E qui passiamo alla seconda considerazione. La cosa che mi ha fatto più male di DLU è stato l’aver visto nero su bianco, scolpito nella pietra e certificato senza ombra di dubbio il rapporto che il nostro presente ha con il futuro. Quale tipo di rapporto? Orribilmente, nessun tipo. Il futuro non esiste. Non è nemmeno più un parente scomodo di cui occuparci, un vecchio zio instupidito a cui prestare paziente attenzione: semplicemente il futuro non ha più posto nella visione del nostro presente. E se questo traspare dai continui inciampi di una ‘economia verde‘ che non sa nemmeno da dove partire, è del tutto evidente nella fin troppo concreta gestione della crisi di DLU. Sei mesi ci separano dall’arrivo di un asteroide di classe ELE (Extinction Level Event) capace di spazzare via la razza umana? Sei mesi sono futuro remoto. Remotissimo. Oggi dobbiamo occuparci della serie del momento, del film del momento, della nuova app del momento, del nuovo social del momento, del talent o del reality del momento. E domani? Della serie che arriverà nel nuovo oggi. E così via, in un uroboro di mancanza di visione.

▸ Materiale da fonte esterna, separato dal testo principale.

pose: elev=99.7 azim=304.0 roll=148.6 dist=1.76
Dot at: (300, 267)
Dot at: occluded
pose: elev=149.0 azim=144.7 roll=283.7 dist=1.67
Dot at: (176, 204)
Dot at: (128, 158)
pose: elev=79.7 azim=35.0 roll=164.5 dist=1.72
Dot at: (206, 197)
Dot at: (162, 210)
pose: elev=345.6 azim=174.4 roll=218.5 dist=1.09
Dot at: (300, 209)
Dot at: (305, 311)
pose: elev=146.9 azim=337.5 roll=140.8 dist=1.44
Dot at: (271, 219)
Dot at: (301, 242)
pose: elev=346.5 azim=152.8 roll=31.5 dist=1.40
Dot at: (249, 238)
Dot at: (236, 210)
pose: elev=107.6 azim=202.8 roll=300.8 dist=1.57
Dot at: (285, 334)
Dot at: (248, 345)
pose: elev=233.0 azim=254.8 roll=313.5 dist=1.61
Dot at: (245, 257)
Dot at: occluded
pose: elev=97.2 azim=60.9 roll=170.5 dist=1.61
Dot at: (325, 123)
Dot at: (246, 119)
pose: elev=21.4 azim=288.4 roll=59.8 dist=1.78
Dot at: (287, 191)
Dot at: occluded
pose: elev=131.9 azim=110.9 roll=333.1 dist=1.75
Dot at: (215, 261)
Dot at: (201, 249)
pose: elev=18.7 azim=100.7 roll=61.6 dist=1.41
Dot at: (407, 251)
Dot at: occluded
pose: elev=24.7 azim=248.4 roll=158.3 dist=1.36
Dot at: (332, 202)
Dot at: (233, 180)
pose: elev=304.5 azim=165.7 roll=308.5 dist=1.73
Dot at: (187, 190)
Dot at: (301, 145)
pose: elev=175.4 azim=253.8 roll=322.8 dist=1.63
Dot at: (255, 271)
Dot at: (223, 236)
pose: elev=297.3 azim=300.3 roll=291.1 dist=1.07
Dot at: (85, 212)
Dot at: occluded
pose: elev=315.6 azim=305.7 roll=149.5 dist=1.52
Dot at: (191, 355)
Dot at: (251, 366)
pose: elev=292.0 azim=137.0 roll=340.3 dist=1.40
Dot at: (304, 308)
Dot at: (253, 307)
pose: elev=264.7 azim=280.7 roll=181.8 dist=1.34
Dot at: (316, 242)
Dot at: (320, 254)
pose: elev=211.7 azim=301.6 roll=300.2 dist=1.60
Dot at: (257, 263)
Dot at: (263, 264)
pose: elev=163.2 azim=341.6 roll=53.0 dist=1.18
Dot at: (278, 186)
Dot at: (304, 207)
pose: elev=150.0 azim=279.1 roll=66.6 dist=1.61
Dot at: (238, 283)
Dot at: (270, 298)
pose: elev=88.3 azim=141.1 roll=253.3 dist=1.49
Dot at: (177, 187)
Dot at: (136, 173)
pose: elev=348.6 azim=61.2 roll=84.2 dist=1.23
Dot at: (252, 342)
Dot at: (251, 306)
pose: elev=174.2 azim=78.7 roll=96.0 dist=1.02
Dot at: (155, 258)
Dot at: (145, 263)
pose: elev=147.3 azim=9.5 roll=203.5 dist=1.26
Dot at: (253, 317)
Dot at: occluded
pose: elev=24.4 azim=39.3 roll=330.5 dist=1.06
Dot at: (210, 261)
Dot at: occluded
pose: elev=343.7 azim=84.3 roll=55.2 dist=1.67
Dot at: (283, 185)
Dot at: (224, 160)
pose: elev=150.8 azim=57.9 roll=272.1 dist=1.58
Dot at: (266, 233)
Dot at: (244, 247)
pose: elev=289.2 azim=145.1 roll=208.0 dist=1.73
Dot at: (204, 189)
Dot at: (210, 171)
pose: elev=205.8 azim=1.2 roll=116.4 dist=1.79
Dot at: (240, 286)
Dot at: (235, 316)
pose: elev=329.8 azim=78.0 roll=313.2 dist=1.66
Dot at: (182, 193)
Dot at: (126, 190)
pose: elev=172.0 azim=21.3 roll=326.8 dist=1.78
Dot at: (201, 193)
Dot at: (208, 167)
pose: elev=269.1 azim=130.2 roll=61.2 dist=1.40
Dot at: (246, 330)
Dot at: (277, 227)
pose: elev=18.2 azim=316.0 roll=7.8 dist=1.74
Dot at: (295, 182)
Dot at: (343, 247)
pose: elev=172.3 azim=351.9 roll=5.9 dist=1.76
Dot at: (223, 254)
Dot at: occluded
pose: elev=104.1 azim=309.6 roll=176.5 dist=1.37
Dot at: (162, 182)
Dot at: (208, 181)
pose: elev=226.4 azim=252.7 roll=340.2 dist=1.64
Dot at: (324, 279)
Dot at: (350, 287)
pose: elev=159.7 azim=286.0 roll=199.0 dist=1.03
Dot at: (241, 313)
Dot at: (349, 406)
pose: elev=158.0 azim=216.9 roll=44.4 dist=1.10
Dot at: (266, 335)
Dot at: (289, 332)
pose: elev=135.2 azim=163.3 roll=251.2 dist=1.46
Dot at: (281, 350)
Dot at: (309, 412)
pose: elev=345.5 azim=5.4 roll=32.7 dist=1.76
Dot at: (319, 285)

Perciò è tutto un susseguirsi di oggi. Di qui e di ora. Un vortice di cose che ci volano addosso finendo imbrigliate nelle enormi vele che abbiamo spiegato per navigare questo faticosissimo e vorace presente. È uno dei tanti sottotesti di DLU, per me quello più inquietante e forse anche quello più centrato. Tutti, nessuno escluso, rincorrono il qui e l’ora. La comunicazione passa nei binari del qui e dell’ora. Con i social, con i meme, con le trasmissioni del momento, con i click e con gli ascolti. Perché non stare al passo con quello che succede minuto per minuto ci precipita in una bolla di non-appartenenza che oggi, in questo oggi, appare insopportabile. Essere esclusi dagli hashtag e dai trending topic è sinonimo di un isolamento che, invece di essere necessario come dovrebbe, percepiamo come ostracizzante. Esclusivo (nel senso che esclude) e ha tutto l’aspetto di una grigia anticamera verso il non-essere: l’appartenenza a un futuro senza presente.
È la stessa appartenenza, questa, che estremizzata spinge alla fratturazione della realtà. Ma questa è un’altra storia.